TEXT SHOWN
Recently, we reported on a unique case with extremely delayed seroconversion (>4 years after primary infection) to HIV, while having robust immune responses to other antigens (Siemieniuk, van der Meer, van Marle, & Gill, Citation2016). This patient received continuous cART, but had a continuous HIV viremia, without detectable signs of antiviral drug resistance. This viremia became undetectable upon HIV seroconversion. This case illustrated the importance of a humoral response for complete viral control on cART. However, it strongly supports the presence of long lived viral reservoirs that keep producing significant amounts of viral progeny, despite considerable pressure of intense integrase inhibitors containing cART regimens.
HIV reservoirs and the implications for the cure strategies
HIV reservoirs also have significant implications for the HIV cure strategies. Until now the best documented individual potentially cured from HIV is the ‘Berlin Patient’ (Allers et al., Citation2011; Hutter et al., Citation2009). This patient received a bone marrow transplant from a CCR5-Δ32 homozygous donor to treat acute myelogenous leukemia. This supplied the patient with immune cells that are highly resistant to infection by CCR5 receptor using HIV variants, which are the majority of the circulating HIV variants. Although HIV may still be present in reservoirs, such as the brain, the patient has up until now not required therapy and virus has been hard to detect (Yukl et al., Citation2013). Similar bone marrow transplants treatments may not be practical for large scale role out. Studies on HIV patients with bone marrow transplants of non CCR5-Δ32 cells, revealed a period of low or undetectable virus without antiviral treatment. However, the virus always returned (Deeks et al., Citation2016). The latter shows that the bone marrow transplant by itself is not a cure, but together with the ‘Berlin patient’ they do show that gene editing approaches of genes such as ccr5 in hematopoietic stem cells could be a viable avenue for large scale use. Mouse models for HIV have further shown proof of principle (Holt et al., Citation2010; Xu et al., Citation2017). However, there are some issues. CCR5-Δ32 is more common among Northern European populations (up to 16% allele frequency), but it is very rare in African populations (Solloch et al., Citation2017), which creates a logistical issue for deploying a ‘Berlin patient’ approach globally. Moreover, CCR5-Δ32 is not totally benign as it appears to be associated with increased risk for disease upon West Nile Virus infection (Glass et al., Citation2006).

Page text data extracted
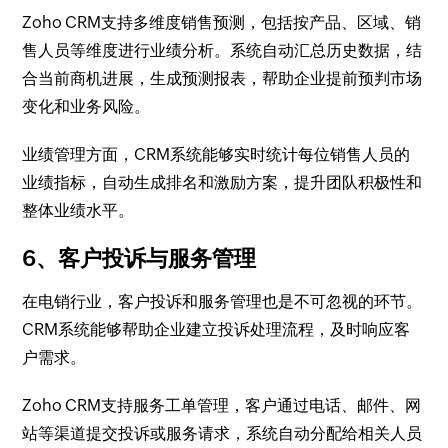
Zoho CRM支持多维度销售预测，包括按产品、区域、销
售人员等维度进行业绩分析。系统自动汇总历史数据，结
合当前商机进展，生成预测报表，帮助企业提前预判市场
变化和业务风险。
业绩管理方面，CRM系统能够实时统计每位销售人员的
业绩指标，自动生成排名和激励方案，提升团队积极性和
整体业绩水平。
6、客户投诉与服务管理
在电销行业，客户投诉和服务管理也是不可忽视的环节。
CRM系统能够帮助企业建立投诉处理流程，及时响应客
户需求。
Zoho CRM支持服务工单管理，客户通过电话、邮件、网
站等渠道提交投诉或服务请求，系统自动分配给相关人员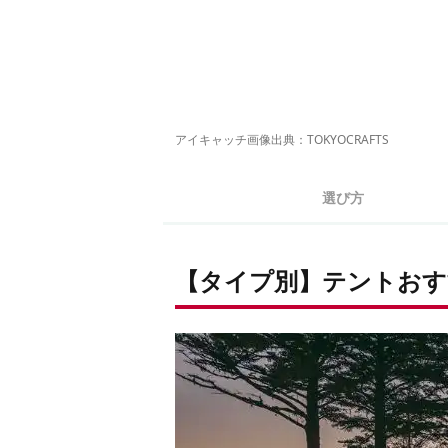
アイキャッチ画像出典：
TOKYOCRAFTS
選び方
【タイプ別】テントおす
* * *
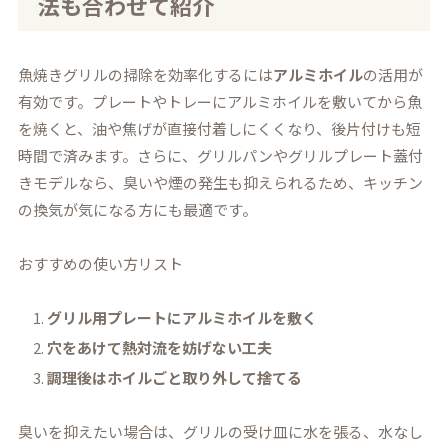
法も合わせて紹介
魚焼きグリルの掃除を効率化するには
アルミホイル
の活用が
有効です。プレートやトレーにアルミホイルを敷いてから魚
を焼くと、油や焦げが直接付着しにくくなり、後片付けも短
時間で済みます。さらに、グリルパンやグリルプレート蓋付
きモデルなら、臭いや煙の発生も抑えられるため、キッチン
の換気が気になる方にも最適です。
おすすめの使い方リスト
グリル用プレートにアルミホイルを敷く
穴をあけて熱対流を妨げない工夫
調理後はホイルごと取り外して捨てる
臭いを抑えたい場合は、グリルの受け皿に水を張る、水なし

WHAT TO PRODUCE
Write out the text on HIV reservoirs starting with "Recently, we reported" and going on through "containing cART regimens.", and switch "viremia" to "viral load" wherever it occurs.

TASK SOLUTION
Recently, we reported on a unique case with extremely delayed seroconversion (>4 years after primary infection) to HIV, while having robust immune responses to other antigens (Siemieniuk, van der Meer, van Marle, & Gill, Citation2016). This patient received continuous cART, but had a continuous HIV viral load, without detectable signs of antiviral drug resistance. This viral load became undetectable upon HIV seroconversion. This case illustrated the importance of a humoral response for complete viral control on cART. However, it strongly supports the presence of long lived viral reservoirs that keep producing significant amounts of viral progeny, despite considerable pressure of intense integrase inhibitors containing cART regimens.